Berbeda halnya dalam Islam, visi pengelolaan peternakan, sumber daya, produktivitas dan ketersediaan pangan melalui sektor peternakan merupakan tanggung jawab pemerintah. Oleh karena itu, Khilafah akan berdiri teguh melindungi kepentingan rakyatnya, khususnya para peternak sapi perah. Untuk melindungi nasib mereka, Khilafah akan mengambil langkah-langkah domestik untuk menjamin stabilitas harga susu.
Jika ada susu impor di pasar dalam negeri, khilafah perlu memastikan hal tersebut tidak mempengaruhi harga susu dalam negeri. Pemerintah mempunyai kewenangan untuk mengatur jumlah susu yang diimpor atau menghentikan impor jika hal ini mempengaruhi harga susu lokal. Untuk mengontrol pasokan susu, Khilafah akan mendirikan pusat pengolahan susu untuk menerima susu dari peternak dan menyediakan infrastruktur distribusi yang terjamin, jika kekhalifahan kelebihan susu, maka bisa dikirim ke negara lain. Kebijakan ekspor susu baru akan diterapkan setelah kebutuhan dalam negeri terpenuhi.

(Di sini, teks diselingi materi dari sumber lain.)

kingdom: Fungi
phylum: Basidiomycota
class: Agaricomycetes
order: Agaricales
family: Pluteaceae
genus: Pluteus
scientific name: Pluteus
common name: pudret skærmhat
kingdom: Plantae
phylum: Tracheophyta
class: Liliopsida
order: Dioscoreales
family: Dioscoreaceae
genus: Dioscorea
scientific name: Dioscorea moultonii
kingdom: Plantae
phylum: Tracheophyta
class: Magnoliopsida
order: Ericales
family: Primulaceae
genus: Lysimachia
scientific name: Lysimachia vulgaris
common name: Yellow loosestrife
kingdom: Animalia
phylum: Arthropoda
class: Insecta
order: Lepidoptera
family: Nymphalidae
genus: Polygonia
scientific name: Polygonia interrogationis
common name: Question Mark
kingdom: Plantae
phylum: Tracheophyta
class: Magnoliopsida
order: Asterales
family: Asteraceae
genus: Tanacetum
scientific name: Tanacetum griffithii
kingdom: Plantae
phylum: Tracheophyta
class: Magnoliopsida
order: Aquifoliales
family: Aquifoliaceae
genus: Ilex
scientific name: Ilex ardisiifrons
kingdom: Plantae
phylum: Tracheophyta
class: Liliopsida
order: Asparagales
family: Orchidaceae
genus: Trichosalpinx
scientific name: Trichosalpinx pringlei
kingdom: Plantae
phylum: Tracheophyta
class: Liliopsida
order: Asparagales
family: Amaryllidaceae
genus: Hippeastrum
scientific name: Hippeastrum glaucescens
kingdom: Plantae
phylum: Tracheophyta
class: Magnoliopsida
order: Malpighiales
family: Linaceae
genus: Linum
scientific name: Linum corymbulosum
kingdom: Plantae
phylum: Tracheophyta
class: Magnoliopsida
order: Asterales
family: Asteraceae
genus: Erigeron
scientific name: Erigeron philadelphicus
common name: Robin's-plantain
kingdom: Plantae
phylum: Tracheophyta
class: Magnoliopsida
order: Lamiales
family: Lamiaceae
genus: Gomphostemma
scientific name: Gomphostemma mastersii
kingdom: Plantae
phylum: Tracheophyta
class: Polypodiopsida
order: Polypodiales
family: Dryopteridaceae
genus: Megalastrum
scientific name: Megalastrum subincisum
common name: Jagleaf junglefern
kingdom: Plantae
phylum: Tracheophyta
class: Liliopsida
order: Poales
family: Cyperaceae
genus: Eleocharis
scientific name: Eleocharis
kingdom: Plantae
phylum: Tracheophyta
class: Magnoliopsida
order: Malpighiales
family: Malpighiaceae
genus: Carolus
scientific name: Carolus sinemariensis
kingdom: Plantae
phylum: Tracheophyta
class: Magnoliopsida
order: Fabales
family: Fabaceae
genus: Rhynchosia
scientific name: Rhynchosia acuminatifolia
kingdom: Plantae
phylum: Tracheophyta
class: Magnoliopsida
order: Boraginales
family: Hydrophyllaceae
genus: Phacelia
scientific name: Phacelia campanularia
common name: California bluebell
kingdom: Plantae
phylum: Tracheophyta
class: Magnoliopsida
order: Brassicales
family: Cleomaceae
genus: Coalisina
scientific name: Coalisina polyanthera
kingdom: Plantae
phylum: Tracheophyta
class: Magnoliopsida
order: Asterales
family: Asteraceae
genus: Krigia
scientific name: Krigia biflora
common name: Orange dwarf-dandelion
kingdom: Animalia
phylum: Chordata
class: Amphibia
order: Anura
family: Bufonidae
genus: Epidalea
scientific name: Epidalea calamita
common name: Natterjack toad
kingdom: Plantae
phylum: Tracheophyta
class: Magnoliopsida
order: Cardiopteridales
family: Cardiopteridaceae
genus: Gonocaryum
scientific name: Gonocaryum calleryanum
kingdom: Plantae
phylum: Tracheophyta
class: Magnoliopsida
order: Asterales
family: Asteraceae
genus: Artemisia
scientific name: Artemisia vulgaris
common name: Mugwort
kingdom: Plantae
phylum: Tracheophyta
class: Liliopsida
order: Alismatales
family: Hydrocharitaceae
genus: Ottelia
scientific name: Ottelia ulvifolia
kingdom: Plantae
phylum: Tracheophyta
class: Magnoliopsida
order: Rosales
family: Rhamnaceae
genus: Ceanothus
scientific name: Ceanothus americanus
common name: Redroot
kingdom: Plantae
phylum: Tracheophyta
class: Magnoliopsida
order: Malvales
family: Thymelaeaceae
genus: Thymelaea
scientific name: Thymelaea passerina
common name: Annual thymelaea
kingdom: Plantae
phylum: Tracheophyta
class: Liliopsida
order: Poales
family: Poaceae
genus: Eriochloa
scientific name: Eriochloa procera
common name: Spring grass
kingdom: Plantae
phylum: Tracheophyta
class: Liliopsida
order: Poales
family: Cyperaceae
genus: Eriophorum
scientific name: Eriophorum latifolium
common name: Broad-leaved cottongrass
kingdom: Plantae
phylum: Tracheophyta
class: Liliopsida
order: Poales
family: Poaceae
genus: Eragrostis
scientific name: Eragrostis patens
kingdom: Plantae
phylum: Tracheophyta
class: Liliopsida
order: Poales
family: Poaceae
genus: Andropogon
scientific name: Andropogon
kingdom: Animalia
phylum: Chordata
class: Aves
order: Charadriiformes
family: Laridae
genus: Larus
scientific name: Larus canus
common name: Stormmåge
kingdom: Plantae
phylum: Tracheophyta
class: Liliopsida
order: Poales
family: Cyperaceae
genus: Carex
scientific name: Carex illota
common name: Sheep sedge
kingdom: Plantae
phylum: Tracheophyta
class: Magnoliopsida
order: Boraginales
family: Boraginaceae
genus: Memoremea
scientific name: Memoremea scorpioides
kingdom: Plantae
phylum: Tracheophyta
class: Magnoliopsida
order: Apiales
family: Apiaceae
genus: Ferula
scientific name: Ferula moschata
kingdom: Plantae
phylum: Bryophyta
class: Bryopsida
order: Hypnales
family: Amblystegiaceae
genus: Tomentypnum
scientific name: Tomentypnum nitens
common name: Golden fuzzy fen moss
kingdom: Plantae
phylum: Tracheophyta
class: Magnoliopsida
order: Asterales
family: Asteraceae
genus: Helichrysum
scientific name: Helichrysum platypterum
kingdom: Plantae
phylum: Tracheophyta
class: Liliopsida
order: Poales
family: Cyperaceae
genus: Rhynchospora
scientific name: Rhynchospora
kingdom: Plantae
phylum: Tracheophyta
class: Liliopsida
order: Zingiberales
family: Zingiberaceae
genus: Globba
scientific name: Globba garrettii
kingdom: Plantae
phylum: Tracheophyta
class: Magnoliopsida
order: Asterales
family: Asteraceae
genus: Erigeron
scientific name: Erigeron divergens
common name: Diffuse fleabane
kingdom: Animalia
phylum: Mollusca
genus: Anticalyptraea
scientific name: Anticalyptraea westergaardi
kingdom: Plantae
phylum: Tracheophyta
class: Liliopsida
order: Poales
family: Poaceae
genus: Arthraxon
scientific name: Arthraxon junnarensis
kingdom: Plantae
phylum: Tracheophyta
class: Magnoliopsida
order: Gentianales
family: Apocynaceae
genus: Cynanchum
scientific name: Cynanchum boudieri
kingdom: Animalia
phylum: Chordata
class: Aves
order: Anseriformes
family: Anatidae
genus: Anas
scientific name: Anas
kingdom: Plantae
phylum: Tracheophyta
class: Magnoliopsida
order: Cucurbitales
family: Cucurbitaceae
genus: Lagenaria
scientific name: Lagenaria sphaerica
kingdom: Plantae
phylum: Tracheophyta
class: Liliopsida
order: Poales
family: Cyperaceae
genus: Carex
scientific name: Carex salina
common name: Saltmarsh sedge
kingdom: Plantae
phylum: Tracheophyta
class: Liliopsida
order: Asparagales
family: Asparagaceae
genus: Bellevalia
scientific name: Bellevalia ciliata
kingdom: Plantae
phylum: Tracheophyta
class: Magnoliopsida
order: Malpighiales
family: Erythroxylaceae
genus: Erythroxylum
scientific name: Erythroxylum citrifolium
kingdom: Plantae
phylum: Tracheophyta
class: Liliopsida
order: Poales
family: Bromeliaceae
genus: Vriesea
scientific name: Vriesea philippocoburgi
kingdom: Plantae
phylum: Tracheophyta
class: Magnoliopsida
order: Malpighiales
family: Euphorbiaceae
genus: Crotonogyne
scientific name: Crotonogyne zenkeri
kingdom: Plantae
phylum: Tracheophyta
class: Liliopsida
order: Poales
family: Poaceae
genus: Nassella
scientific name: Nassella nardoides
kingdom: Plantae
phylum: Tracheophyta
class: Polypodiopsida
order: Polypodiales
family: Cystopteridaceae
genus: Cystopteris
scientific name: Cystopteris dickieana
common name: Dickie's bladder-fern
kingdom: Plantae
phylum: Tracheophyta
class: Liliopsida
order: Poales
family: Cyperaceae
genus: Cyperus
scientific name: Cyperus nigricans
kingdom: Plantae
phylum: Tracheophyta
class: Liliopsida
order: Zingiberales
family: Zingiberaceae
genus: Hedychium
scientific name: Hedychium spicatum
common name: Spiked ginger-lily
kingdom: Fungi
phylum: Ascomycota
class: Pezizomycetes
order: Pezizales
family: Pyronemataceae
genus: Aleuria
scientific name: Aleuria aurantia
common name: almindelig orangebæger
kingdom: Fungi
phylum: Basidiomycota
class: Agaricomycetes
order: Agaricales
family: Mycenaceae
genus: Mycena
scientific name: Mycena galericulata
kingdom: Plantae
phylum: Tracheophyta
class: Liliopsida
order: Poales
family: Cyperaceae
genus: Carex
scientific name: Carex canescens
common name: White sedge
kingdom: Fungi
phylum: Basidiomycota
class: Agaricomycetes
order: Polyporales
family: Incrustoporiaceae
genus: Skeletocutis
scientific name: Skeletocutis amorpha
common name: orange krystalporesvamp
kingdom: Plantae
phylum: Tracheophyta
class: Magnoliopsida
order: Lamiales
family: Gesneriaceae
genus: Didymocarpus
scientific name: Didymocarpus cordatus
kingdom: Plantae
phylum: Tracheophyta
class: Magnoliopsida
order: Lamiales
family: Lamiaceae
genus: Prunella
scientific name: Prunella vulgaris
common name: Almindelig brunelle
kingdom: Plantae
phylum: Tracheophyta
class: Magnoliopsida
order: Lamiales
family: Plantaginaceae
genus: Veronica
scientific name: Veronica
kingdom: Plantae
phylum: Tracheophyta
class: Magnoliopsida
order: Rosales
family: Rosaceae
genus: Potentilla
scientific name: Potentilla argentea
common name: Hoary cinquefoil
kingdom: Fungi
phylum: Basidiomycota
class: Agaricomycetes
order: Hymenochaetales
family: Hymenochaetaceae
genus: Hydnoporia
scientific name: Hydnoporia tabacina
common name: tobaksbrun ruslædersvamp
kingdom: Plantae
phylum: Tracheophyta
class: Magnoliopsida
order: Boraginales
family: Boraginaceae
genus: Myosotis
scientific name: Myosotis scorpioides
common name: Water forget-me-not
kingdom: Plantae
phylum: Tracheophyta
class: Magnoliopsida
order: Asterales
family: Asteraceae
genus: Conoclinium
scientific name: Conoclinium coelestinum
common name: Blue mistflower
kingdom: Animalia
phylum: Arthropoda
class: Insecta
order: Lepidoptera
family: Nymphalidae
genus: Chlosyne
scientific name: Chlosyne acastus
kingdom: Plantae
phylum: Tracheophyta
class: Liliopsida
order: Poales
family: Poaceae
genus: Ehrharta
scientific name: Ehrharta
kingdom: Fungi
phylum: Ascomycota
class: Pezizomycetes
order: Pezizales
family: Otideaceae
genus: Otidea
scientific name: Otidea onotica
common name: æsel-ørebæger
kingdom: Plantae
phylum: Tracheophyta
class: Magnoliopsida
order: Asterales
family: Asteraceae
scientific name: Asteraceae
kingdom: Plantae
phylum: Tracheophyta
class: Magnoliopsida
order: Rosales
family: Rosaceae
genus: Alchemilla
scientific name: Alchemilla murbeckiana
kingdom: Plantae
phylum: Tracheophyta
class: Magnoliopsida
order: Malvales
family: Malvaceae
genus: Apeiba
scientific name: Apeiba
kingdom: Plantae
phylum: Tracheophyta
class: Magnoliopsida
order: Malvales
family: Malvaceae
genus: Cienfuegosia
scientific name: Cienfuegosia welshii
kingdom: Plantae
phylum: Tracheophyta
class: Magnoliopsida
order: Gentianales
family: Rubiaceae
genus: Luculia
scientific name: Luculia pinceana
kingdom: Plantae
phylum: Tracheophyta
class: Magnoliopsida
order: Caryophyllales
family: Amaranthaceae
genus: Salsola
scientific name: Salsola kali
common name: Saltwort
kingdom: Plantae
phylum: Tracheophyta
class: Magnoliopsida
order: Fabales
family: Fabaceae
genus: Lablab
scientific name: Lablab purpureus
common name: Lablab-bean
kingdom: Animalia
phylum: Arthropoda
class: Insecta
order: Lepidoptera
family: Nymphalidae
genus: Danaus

Jika terjadi kekurangan produksi susu dalam negeri, Khilafah bisa mengimpornya, namun hanya sementara. Sementara itu, kekhalifahan akan lebih menekankan pemulihan sektor peternakan dalam negeri untuk mengurangi ketergantungan pada impor. Industri susu dalam negeri akan terus berkembang untuk menjaga pasokan susu dan mengatasi kelangkaan. Peternak sapi perah dapat memperoleh kekayaan dan menikmati hasil jerih payahnya tanpa takut mengalami kerugian akibat impor susu.
Kekhilafahan juga mempunyai tanggung jawab untuk meningkatkan taraf hidup masyarakatnya secara pribadi agar memiliki daya beli yang cukup untuk memperoleh susu yang memenuhi standar gizi keluarganya. Dengan cara ini, masyarakat bisa lepas dari masalah kekurangan pangan dan kelaparan. Ini adalah langkah serius kekhalifahan yang sangat memperhatikan kebutuhan umat dan selalu memikirkan peningkatan kesejahteraannya.